→ PROBLEM A
In the registration and indemnification excerpt, why must each holder taking part in a registration statement furnish information and affidavits to the Corporation?

→ EXCERPTED TEXT

6. Registration Expenses.
---------------------
6.1 Corporation's Expenses. All expenses incident to the
----------------------
Corporation's performance of or compliance with this Agreement, including
without limitation all registration and filing fees, fees and expenses of
compliance with securities or blue sky laws, printing expenses, messenger
and delivery expenses, and fees and disbursements of counsel for the
Corporation and all independent certified public accountants, underwriters
(excluding discounts and commissions) and other persons retained by the
Corporation (all such expenses being herein called "Registration
Expenses"), will be borne by the Corporation.
6.2 Holder's Expenses. Notwithstanding anything to the contrary
-----------------
contained herein, each holder of Registrable Shares will pay all attorney
fees and disbursements for counsel they retain in connection with the
registration of Registrable Shares, except that the Corporation will
reimburse the holders of Registrable Shares for the reasonable fees and
disbursements of one counsel chosen by the holders of at least 51% of such
Registrable Shares in connection with a Demand Registration.
8
7. Indemnification.
---------------
7.1 By the Corporation. The Corporation agrees to indemnify, to the
------------------
extent permitted by law, each holder of Registrable Shares, its officers
and directors and each person who controls such holder (within the meaning
of the Securities Act) against all losses, claims, damages, liabilities and
expenses (including without limitation, attorney's fees) caused by any
untrue or alleged untrue statement of material fact contained in any
registration statement, prospectus or preliminary prospectus, or any
amendment thereof or supplement thereto, or any omission or alleged
omission of a material fact required to be stated therein or necessary to
make the statements therein not misleading, except insofar as the same are
caused by or contained in any information furnished in writing to the
Corporation by such holder expressly for use therein or by such holder's
failure to deliver a copy of the registration statement or prospectus or
any amendments or supplements thereto after the Corporation has furnished
such holder with a sufficient number of copies of the same. In connection
with an underwritten offering, the Corporation will indemnify such
underwriters, their officers and directors and each person who controls
such underwriters (within the meaning of the Securities Act) to the same
extent as provided above with respect to the indemnification of the holders
of Registrable Shares. The payments required by this Section 7.1 will be
made periodically during the course of the investigation or defense, as and
when bills are received or expenses incurred.
7.2 By Each Holder. In connection with any registration statement in
--------------
which a holder of Registrable Shares is participating, each such holder
will furnish to the Corporation in writing such information and affidavits
as the Corporation reasonably requests for use in connection with any such
registration statement or prospectus and, to the extent permitted by law,
will indemnify the Corporation, its directors and officers and each person
who controls the Corporation (within the meaning of the Securities Act)
against any losses, claims, damages, liabilities and expenses resulting
from any untrue or alleged untrue statement of material fact contained in
the registration statement, prospectus or preliminary prospectus, or any
amendment thereof or supplement thereto, or any omission or alleged
omission of a material fact required to be stated therein or necessary to
make the statements therein not misleading, but only to the extent that
such untrue statement or omission is contained in any information or
affidavit so furnished in writing by such holder; provided that the
obligation to indemnify will be several, not joint and several, among such
holders of Registrable Shares and the liability of each such holder of
Registrable' Shares will be in proportion to and limited to the net amount
received by such holder from the sale of Registrable Shares pursuant to
such registration statement.

→ PROBLEM B
Rewrite the records that begin at the line containing "family: Violaceae" and stop after the line containing "family: Orobanchaceae". Substitute "binomial name" for "scientific name" and leave everything else as it is.

→ TASK MATERIAL
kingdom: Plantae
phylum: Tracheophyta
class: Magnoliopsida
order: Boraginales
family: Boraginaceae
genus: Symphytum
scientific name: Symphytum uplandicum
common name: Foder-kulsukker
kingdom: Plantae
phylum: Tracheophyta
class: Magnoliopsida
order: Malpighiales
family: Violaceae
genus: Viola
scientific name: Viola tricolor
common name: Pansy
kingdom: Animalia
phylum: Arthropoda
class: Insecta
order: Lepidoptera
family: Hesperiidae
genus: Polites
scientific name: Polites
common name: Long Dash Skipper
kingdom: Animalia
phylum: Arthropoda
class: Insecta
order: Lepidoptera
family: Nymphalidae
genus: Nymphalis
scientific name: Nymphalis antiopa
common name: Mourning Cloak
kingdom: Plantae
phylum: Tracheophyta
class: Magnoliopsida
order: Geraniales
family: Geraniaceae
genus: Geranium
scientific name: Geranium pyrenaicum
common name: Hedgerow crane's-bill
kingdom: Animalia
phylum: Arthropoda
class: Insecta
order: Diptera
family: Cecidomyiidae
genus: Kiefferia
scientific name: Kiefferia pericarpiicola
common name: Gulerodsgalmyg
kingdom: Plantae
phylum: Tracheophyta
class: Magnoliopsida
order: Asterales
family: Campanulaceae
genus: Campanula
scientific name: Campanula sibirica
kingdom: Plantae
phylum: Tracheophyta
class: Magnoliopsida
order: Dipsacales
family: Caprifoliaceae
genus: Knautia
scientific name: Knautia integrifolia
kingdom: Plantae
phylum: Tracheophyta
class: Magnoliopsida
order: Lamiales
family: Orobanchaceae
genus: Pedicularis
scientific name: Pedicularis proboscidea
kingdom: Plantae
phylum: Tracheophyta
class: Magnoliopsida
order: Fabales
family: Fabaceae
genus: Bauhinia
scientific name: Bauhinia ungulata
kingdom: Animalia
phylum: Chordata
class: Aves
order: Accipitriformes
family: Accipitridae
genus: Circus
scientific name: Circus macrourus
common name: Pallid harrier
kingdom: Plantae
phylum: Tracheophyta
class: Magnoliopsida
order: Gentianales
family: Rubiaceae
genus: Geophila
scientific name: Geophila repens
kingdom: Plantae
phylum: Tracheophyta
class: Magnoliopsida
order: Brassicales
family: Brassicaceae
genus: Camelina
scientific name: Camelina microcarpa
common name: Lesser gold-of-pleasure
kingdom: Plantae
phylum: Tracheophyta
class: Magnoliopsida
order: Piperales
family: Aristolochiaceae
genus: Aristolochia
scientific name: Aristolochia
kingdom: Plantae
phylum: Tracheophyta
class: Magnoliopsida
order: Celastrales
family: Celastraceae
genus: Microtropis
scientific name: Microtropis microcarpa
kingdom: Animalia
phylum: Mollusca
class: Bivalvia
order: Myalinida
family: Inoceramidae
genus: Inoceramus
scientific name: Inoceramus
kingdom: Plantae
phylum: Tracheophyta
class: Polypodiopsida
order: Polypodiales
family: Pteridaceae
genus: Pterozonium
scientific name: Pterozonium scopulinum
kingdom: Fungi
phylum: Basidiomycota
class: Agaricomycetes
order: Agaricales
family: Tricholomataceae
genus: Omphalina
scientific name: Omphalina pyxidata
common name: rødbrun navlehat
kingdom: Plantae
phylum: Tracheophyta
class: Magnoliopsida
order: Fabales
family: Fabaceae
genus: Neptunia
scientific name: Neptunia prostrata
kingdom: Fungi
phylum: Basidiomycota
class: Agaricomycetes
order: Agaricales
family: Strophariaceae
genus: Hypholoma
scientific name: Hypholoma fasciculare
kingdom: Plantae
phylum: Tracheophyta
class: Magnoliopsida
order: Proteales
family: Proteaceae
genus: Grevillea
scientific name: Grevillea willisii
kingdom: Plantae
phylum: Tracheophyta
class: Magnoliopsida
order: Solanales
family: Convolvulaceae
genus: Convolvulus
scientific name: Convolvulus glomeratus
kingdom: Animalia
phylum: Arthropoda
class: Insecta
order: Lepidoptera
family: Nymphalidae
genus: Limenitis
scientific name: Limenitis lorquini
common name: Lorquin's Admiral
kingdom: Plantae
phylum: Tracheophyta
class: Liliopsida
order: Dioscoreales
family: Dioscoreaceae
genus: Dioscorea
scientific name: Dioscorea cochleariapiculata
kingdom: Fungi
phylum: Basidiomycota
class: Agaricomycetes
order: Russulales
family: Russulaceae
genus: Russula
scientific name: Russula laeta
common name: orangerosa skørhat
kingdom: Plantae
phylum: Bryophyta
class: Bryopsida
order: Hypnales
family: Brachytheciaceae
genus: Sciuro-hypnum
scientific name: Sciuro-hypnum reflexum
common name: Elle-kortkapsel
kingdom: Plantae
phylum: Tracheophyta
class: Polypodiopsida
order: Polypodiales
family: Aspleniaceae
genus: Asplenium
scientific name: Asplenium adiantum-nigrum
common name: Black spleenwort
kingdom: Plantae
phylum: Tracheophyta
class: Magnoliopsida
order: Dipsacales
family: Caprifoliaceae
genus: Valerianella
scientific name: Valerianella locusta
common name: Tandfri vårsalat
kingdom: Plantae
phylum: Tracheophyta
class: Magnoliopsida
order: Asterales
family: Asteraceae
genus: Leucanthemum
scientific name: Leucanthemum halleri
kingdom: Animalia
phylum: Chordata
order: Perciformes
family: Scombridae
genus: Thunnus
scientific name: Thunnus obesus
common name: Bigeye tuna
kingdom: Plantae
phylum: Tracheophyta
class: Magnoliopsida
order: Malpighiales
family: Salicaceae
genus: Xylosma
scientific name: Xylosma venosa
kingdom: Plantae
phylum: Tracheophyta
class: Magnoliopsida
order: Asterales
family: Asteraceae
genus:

→ WRITTEN RESPONSE A
Each participating holder must provide the information and affidavits that the Corporation reasonably requests for use in connection with the registration statement or prospectus.

→ WRITTEN RESPONSE B
family: Violaceae
genus: Viola
binomial name: Viola tricolor
common name: Pansy
kingdom: Animalia
phylum: Arthropoda
class: Insecta
order: Lepidoptera
family: Hesperiidae
genus: Polites
binomial name: Polites
common name: Long Dash Skipper
kingdom: Animalia
phylum: Arthropoda
class: Insecta
order: Lepidoptera
family: Nymphalidae
genus: Nymphalis
binomial name: Nymphalis antiopa
common name: Mourning Cloak
kingdom: Plantae
phylum: Tracheophyta
class: Magnoliopsida
order: Geraniales
family: Geraniaceae
genus: Geranium
binomial name: Geranium pyrenaicum
common name: Hedgerow crane's-bill
kingdom: Animalia
phylum: Arthropoda
class: Insecta
order: Diptera
family: Cecidomyiidae
genus: Kiefferia
binomial name: Kiefferia pericarpiicola
common name: Gulerodsgalmyg
kingdom: Plantae
phylum: Tracheophyta
class: Magnoliopsida
order: Asterales
family: Campanulaceae
genus: Campanula
binomial name: Campanula sibirica
kingdom: Plantae
phylum: Tracheophyta
class: Magnoliopsida
order: Dipsacales
family: Caprifoliaceae
genus: Knautia
binomial name: Knautia integrifolia
kingdom: Plantae
phylum: Tracheophyta
class: Magnoliopsida
order: Lamiales
family: Orobanchaceae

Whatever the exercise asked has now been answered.